MORE than 15,000 parking tickets have been handed out to motorists across Bournemouth since the beginning of April.

Traffic wardens have issued an average of 116 charges a day over the last four months earning Bournemouth council hundreds of thousands of pounds.

So far this financial year, 15,081 parking charge notices have been handed out on behalf of the council – a rise of more than 1,000 from the same period in 2017.

A smaller number has been issued by Poole council with 6,098 issued since the beginning of April with £116,000 collected in fines.

More than 30,000 tickets are issued to drivers in Bournemouth every year, most for parking in restricted areas, and about 10 per cent are cancelled.

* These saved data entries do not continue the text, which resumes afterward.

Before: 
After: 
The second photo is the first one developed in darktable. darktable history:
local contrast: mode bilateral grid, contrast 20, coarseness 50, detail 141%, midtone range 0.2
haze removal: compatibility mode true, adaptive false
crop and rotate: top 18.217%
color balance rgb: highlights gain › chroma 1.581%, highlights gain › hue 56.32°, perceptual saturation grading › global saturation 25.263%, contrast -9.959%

In 2016/17 Old Christchurch Road was the most common area for drivers being handed fines followed by Christchurch Road and Richmond Hill.

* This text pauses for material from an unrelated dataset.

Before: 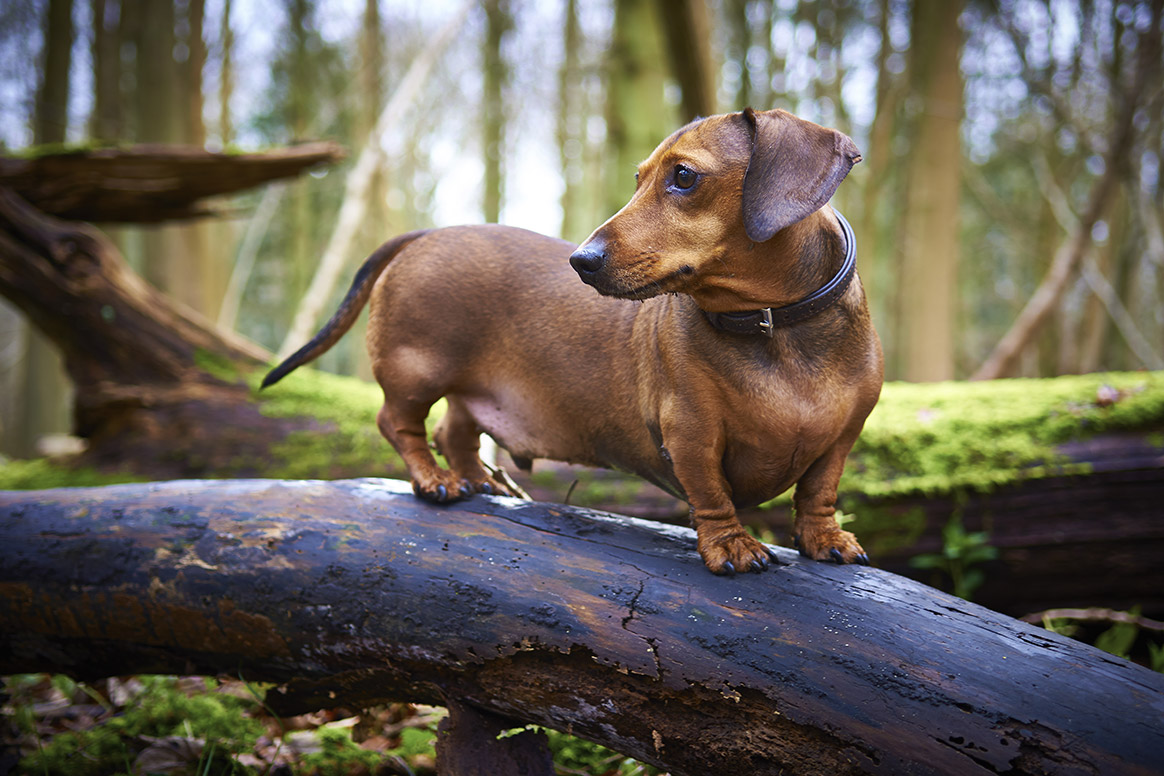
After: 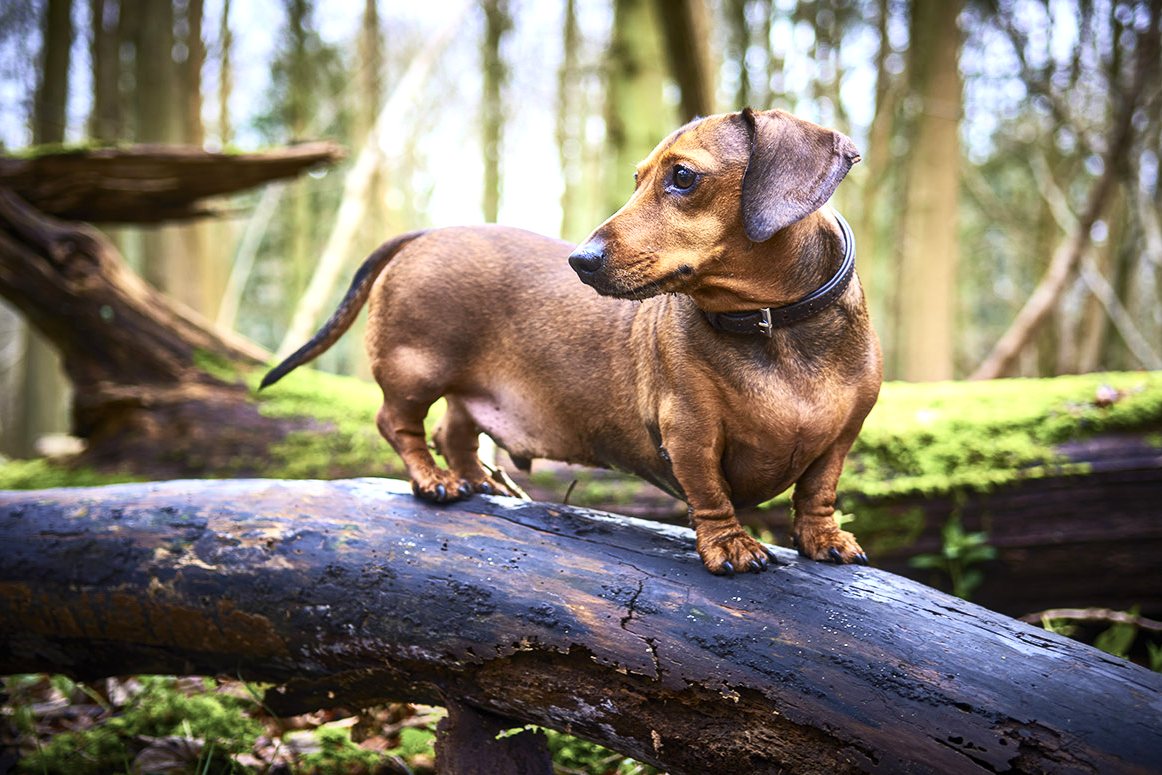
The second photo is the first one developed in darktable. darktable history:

Depending on the seriousness of the restrictions, the council’s parking fines are either £50 or £70 which is halved if paid within 14 days.

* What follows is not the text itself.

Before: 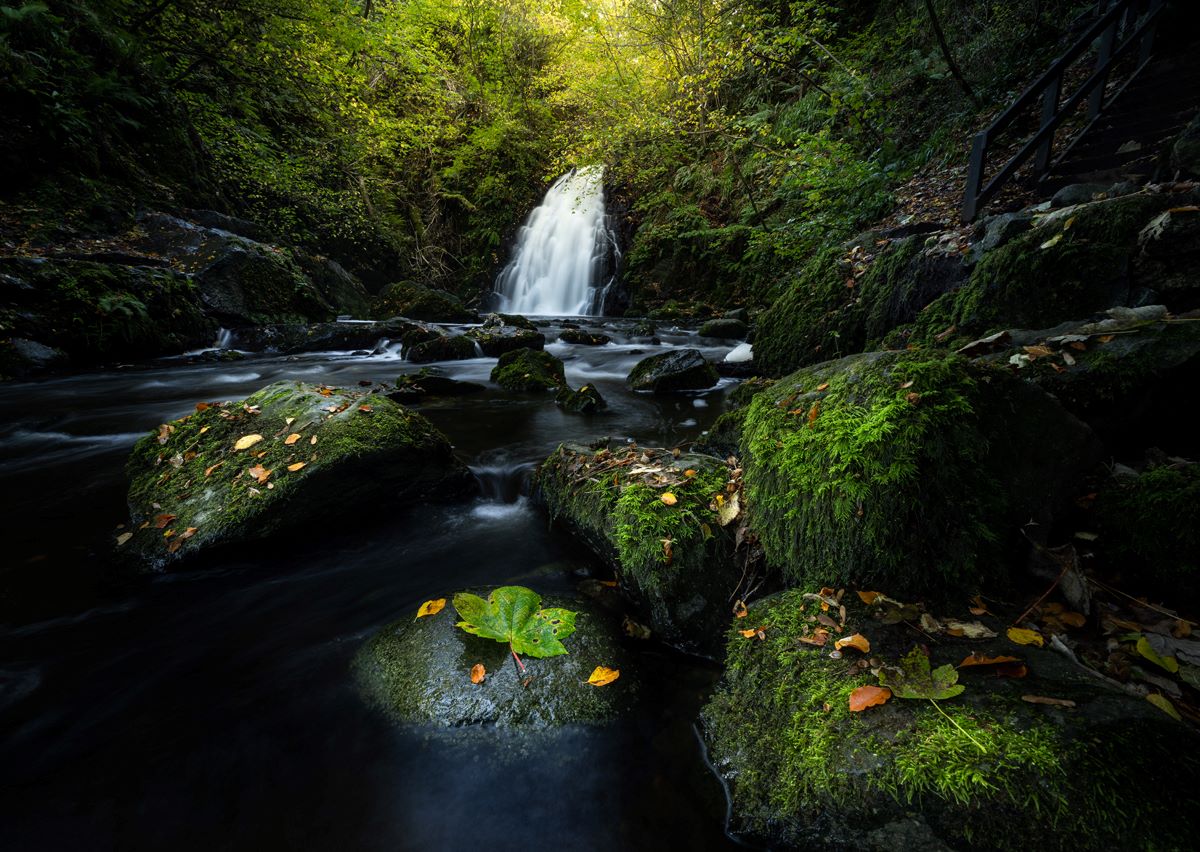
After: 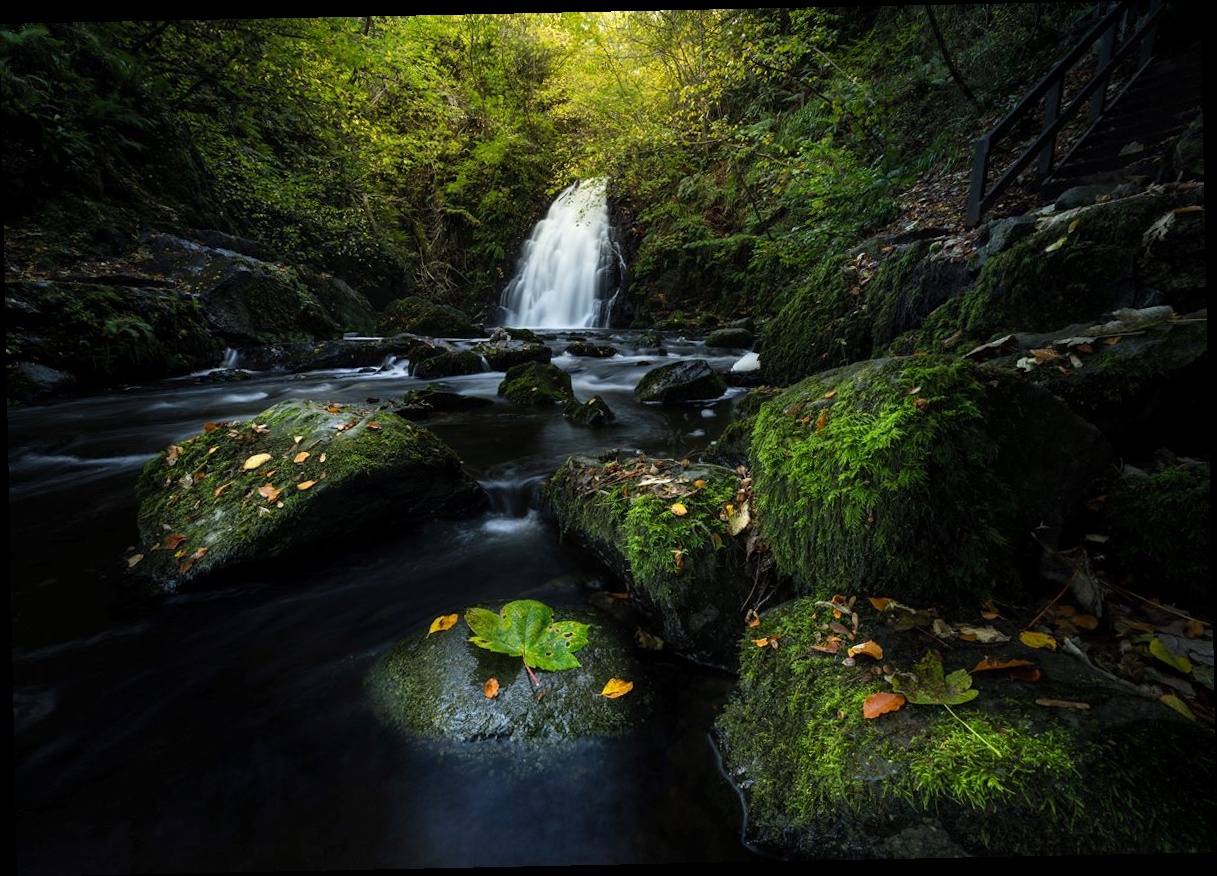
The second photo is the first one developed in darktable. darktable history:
fill light: on, module defaults
rotate and perspective: rotation -1.17°, automatic cropping off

Research by the RAC Foundation published last year found that the council made the 34th-highest surplus from its parking operations of all local authorities. The authority made a profit of more than £6m in 2016/17 through car park fees and issuing tickets and permits.

Income from pay and display charges makes up the largest share of income for Bournemouth council, earning almost £7.5m over the 12 months.

Nationally, councils reported surpluses of more than £800m – a 10 per cent rise on the figure for the previous year.

RAC Foundation director, Steve Gooding, said: “The upward path in profits is in part a reflection of the record number of cars and volume of traffic.

“The silver lining for drivers is that these surpluses must almost exclusively be ploughed back into transport and as any motorist will tell you there is no shortage of work to be done.”

Bournemouth council’s latest parking services annual report says: “The surplus received through parking charges is used to improve car parking facilities, facilitate public passenger transport as well as improvements to the town’s road network, all of which benefit motorists, both visitors and residents.”